Wash. city votes against Alberta oilsands
A small, environmentally conscious city in upstate Washington has moved one step closer in its bid to stop using fossil fuels derived from the Alberta oilsands for its transportation needs.
City councillors in Bellingham, Wash., on Tuesday voted unanimously in favour of a motion calling on the city "to identify ways to shift operations and consumption away from fossil-fuelled transportation and specifically high-carbon based Canadian tarsands."
"It's the least that we can do," said Coun. Jack Weiss, minutes before he and six fellow councillors approved the motion without debate.
Alberta Premier Ed Stelmach called the city's decision unfortunate, but said the media attention gives him a chance to highlight the progress the province is making on cutting the carbon intensity of the oilsands, and in recycling water used in the process.
"It certainly gives me an opportunity to talk about what we have already accomplished with respect to oilsands development and the good news with respect to reducing carbon per barrel by well over [a] 30 per cent average and in some of the new facilities, anywhere from 40 to 45 per cent," he said in Calgary on Wednesday.
Model for green businesses
Bellingham, with a population of 76,130, is 35 kilometres south of the U.S.-Canada border and is the county seat of Whatcom County.
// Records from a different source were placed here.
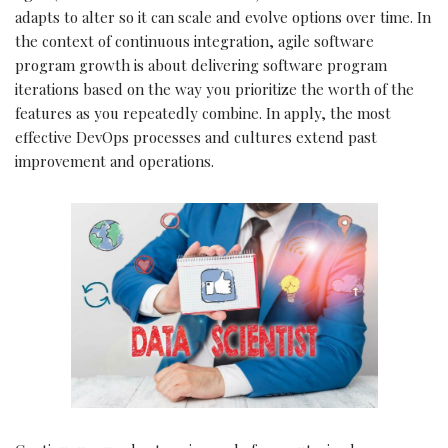
adapts to alter so it can scale and evolve options over time. In
the context of continuous integration, agile software
program growth is about delivering software program
iterations based on the way you prioritize the worth of the
features as you repeatedly combine. In apply, the most
effective DevOps processes and cultures extend past
improvement and operations.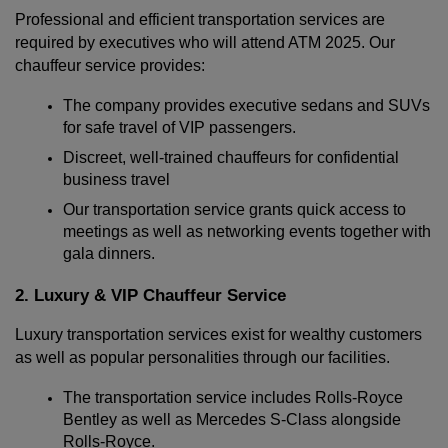
Professional and efficient transportation services are 
required by executives who will attend ATM 2025. Our 
chauffeur service provides:
The company provides executive sedans and SUVs 
for safe travel of VIP passengers.
Discreet, well-trained chauffeurs for confidential 
business travel
Our transportation service grants quick access to 
meetings as well as networking events together with 
gala dinners.
2. Luxury & VIP Chauffeur Service
Luxury transportation services exist for wealthy customers 
as well as popular personalities through our facilities.
The transportation service includes Rolls-Royce 
Bentley as well as Mercedes S-Class alongside 
Rolls-Royce.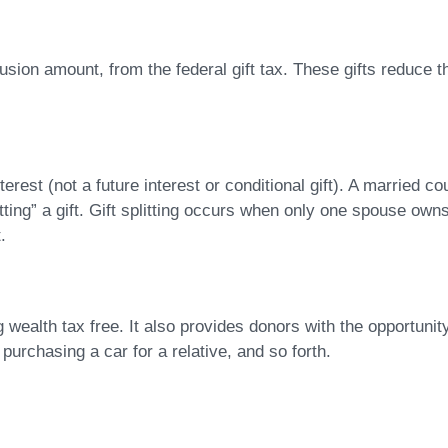
lusion amount, from the federal gift tax. These gifts reduce t
terest (not a future interest or conditional gift). A married
itting” a gift. Gift splitting occurs when only one spouse ow
.
g wealth tax free. It also provides donors with the opportuni
purchasing a car for a relative, and so forth.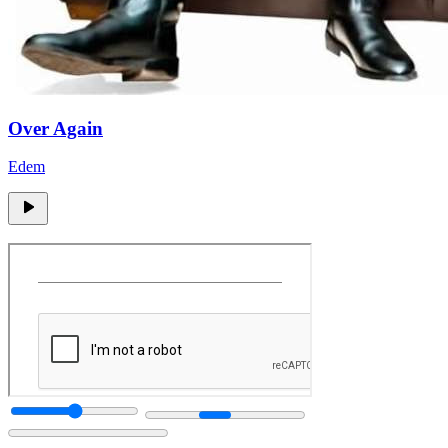
Over Again
Edem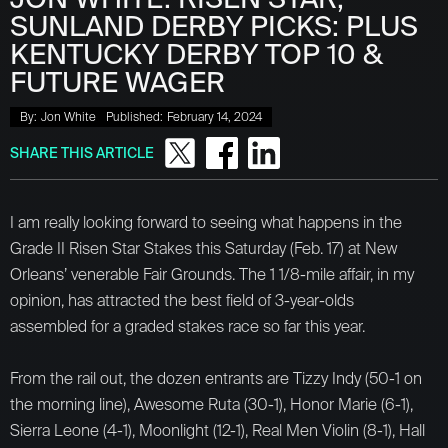
SUNLAND DERBY PICKS: PLUS
KENTUCKY DERBY TOP 10 &
FUTURE WAGER
By:
Jon White
Published:
February 14, 2024
SHARE THIS ARTICLE
I am really looking forward to seeing what happens in the
Grade II Risen Star Stakes this Saturday (Feb. 17) at New
Orleans’ venerable Fair Grounds. The 1 1/8-mile affair, in my
opinion, has attracted the best field of 3-year-olds
assembled for a graded stakes race so far this year.
From the rail out, the dozen entrants are Tizzy Indy (50-1 on
the morning line), Awesome Ruta (30-1), Honor Marie (6-1),
Sierra Leone (4-1), Moonlight (12-1), Real Men Violin (8-1), Hall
The county is home to an aluminum plant, four fossil-fuelled electric power plants and two oil refineries that ultimately supply much of the northwest United States, according to city documents.
But it's also a model for green businesses, having developed in 2002 a revolutionary way to educate businesses in sustainable practices, according to the U.S. environmental group Natural Resources Defense Council.
It ranked first of 15 small cities in the NRDC's list of "smart cities," with strong showings in the categories of air quality, and energy production and conservation.
'A small and important step'
The oilsands are Canada's fastest-growing source of carbon dioxide, emitting five per cent of the country's greenhouse gases.
Extracting oil from the asphalt-like oilsands produces three times more carbon dioxide, a key greenhouse gas, than extracting a conventional barrel of oil from the ground.
"I trust that by now, you understand how bad modern methods of oil extraction, such as those in Alberta, are," said Bellingham resident Kendall Hardy, speaking at the start of Tuesday's council meeting.
She then called on councillors to "take a stand against further destruction."
"Bellingham alone can't stop this," stressed resident Max Wilbert, referring to the harm done by fossil fuels. "But this resolution is a small and important step in the right direction."
Some jobs in Whatcom depend on what comes out of the oilsands.
In the past, almost half of the crude oil processed at the county's refineries came from Alaska. But recently, the area has "become increasingly dependent on crude oil imports from Canada and other exporting countries," according to a report presented to council in November 2009.
Canada now supplies 15 per cent of the total crude oil at Whatcom's refineries, some of it coming from the oilsands.
On May 10, Bellingham councillors passed a franchise renewal with Trans Mountain Pipeline, which operates a six-metre petroleum pipeline from Edmonton, through Bellingham, to Anacortes, Wash.
The pipeline supplies about 20 per cent of the crude processed at the state's oil refineries, including some that comes from Alberta's oilsands, according to city documents.
The renewal angered many Bellingham residents, who felt it should be denied because the pipeline carries oilsands products.